If the TransCanada pipeline company ever builds its XL line, an umbilical cord of steel 36 inches wide will connect Port Arthur to Alberta. Alberta oil producers hope to double current tar sands production by about 2020. The XL would carry a major fraction of the increase. But, because it would cross the international border, the pipeline needs approval from the president. Activists have made opposition to the XL a central focus of their movement to slow climate change. They’ve been joined by actors such as Robert Redford, music celebrities such as Neil Young, and elder statesmen such as Jimmy Carter. Hundreds of people, including notables such as the former NASA climate scientist James Hansen and the former president of the civil rights group NAACP Julian Bond, have been arrested during civil disobedience actions. Tens of thousands more people have pledged to do likewise if the Obama administration approves the project.
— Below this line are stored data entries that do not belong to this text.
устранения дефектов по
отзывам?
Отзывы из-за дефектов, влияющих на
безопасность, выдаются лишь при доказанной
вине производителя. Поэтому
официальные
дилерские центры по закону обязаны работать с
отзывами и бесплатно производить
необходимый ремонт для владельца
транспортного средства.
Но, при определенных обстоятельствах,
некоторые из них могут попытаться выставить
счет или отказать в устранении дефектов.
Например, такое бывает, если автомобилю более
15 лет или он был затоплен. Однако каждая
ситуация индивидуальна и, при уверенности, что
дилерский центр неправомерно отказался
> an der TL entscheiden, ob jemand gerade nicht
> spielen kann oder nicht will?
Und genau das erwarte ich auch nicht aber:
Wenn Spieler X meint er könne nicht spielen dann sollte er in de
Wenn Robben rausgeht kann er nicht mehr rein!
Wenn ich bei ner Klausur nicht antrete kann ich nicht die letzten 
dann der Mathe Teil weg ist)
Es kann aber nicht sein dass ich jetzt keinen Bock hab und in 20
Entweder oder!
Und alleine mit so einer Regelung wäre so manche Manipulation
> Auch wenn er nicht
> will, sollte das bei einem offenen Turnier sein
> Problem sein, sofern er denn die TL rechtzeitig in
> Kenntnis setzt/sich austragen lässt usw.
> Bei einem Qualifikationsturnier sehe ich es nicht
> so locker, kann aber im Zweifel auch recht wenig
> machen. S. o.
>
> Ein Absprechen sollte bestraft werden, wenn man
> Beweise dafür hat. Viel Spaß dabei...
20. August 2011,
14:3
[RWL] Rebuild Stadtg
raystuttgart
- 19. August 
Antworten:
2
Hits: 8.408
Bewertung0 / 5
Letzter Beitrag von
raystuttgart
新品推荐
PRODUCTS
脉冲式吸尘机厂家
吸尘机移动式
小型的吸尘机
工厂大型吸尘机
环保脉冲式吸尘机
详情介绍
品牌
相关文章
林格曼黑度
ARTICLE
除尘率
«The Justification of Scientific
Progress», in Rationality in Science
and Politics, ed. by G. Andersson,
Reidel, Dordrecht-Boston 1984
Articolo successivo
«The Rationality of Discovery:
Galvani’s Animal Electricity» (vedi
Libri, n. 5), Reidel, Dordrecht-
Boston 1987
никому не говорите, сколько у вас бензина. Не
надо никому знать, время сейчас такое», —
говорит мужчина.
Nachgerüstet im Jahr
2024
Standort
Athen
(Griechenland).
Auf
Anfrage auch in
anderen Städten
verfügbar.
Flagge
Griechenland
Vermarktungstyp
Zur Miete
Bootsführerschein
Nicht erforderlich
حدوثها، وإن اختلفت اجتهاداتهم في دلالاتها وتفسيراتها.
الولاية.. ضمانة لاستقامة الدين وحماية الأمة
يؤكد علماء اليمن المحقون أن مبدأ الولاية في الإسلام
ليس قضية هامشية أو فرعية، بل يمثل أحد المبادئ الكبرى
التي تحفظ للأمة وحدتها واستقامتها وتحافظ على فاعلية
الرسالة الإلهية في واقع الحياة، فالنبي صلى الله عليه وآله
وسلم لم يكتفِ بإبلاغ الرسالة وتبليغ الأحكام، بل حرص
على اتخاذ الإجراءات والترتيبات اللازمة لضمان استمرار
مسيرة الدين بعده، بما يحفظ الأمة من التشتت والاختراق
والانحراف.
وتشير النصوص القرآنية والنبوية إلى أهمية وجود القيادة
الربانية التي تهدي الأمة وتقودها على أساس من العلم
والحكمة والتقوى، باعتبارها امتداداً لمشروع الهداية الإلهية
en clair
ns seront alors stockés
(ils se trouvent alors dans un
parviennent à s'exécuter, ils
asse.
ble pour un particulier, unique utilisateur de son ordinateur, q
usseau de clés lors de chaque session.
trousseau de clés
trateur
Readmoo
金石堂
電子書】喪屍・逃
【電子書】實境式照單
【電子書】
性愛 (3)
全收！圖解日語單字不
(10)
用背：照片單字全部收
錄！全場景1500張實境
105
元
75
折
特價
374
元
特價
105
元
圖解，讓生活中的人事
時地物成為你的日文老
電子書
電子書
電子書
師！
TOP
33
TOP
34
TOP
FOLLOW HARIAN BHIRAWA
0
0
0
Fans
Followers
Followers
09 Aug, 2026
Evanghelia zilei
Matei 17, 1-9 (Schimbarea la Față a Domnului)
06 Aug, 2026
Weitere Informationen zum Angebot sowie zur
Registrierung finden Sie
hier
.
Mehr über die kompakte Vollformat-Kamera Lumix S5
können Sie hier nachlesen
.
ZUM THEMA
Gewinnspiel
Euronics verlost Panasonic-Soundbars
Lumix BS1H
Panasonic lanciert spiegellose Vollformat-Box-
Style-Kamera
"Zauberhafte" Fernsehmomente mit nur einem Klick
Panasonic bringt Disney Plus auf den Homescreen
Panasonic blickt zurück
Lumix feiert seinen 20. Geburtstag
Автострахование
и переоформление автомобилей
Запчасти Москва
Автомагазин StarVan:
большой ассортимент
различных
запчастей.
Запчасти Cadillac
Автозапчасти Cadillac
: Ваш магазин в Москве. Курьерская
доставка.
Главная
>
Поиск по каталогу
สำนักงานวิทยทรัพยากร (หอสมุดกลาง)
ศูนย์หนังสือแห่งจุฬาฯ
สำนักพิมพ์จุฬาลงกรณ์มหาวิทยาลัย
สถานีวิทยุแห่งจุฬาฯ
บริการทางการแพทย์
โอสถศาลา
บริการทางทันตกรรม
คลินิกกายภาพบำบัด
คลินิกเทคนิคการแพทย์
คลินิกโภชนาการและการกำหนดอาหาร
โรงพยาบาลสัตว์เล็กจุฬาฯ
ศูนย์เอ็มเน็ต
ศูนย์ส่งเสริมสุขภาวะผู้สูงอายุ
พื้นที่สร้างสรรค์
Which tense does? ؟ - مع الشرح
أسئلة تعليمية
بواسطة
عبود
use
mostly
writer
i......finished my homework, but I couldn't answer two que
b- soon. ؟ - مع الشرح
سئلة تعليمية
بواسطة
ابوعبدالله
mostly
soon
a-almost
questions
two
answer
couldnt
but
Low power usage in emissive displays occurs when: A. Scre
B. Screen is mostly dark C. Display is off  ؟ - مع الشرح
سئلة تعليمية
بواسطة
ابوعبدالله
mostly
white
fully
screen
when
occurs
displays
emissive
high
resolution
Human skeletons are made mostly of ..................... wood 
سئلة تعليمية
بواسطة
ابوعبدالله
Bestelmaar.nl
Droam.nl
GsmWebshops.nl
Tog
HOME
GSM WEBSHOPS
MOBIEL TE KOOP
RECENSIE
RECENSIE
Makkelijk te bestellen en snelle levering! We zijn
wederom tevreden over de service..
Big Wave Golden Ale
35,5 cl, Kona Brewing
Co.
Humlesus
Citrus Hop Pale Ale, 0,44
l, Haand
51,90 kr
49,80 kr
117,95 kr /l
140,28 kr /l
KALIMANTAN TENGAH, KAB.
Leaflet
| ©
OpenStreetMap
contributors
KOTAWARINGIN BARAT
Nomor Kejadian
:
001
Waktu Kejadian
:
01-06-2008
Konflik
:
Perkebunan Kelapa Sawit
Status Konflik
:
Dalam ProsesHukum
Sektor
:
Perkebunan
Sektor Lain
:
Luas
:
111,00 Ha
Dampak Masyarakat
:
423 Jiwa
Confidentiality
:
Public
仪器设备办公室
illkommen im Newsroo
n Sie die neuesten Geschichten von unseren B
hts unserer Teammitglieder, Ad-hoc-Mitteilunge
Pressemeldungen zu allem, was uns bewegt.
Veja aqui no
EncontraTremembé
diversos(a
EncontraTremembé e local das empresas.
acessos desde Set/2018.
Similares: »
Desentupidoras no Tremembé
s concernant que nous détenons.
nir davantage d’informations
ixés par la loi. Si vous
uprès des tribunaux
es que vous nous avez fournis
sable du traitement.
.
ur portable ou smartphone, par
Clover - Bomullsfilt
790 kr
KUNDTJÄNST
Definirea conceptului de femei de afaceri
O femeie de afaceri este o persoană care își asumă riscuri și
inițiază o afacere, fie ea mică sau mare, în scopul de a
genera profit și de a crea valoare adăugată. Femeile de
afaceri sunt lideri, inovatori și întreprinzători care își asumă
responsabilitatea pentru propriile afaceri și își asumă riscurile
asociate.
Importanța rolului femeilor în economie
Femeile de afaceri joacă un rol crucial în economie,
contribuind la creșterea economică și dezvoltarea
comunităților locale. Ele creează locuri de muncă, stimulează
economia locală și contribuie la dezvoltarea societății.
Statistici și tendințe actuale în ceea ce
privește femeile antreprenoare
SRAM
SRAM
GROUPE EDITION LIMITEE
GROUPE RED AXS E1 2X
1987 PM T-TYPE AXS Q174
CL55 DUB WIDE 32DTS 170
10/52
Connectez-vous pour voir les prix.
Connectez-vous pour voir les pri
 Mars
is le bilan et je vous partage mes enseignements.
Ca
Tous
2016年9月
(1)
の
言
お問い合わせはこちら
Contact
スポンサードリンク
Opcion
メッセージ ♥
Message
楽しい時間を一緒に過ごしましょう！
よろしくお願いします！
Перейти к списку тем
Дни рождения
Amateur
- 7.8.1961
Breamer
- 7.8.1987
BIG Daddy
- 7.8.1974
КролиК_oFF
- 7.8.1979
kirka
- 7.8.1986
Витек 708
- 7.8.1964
While the oil industry continues to lobby hard for approval of TransCanada’s Keystone XL, it’s also quietly drawing up plans B and C and several others. TransCanada’s competitor Enbridge recently exploited a loophole in U.S. pipeline rules and got permission to import 120,000 additional barrels a day of Alberta crude. The company’s Alberta Clipper line already ships 450,000 barrels a day of oil from Alberta to Superior, Wisconsin, where it hooks into a pipeline network supplying Great Lakes refineries. Enbridge had hoped to approximately double shipments to Wisconsin, but the company ran into Keystone-like delays. So Enbridge officials devised a workaround. They’re going to shunt oil from the Clipper just north of the border into a parallel pipeline with underutilized capacity. This pipeline won government approval in the 1960s. Once across the border, the company will divert the oil back into the Clipper, cleverly increasing Enbridge’s ability to ship Alberta crude to the United States without the otherwise required presidential approval. The State Department signed off on the plan last August.
Two competing pipeline builders, Kinder Morgan and Enbridge, have proposed constructing pipelines to ship Alberta’s oil to tanker terminals in Vancouver. TransCanada is planning to lay down 2,900 miles of pipe linking Alberta to ports in Quebec and New Brunswick. That line would carry almost 50 percent more oil than the company’s stalled Keystone XL project.
Canada’s oil industry is building up its ability to ship tar sands in train tankers, what supporters call “pipeline by rails.” Such shipments from Alberta have grown dramatically in the past year. TransCanada President and CEO Russ Girling says that his engineers have drawn up blueprints for a “rail bridge” across the border, again circumventing governmental approval required for pipelines.
Robert R. “Bob” McLeod, the premier of Canada’s Northwest Territories, has a suggestion, in case some or all of the planned pipelines and rail renovations are delayed or canceled. In a swing through Washington, D.C., this past September, he offered—to anyone who would listen—to build an Arctic tanker port in the Northwest Territories, just above Alberta. “If we can’t go south, and we can’t go west, and we can’t go east,” he told officials all over Washington, “we have no choice but to go north.” Last year, Alberta hired an Arctic services company to study the feasibility of such a project. The report, released this past September, warns that today sea ice prevents tankers from traveling most Arctic routes in winter. The long-term picture, though, is rosy. Because of climate change, the report’s authors conclude, “more favorable conditions for shipping will almost certainly continue to develop.” The document does not mention that the oil industry itself is causing the warming.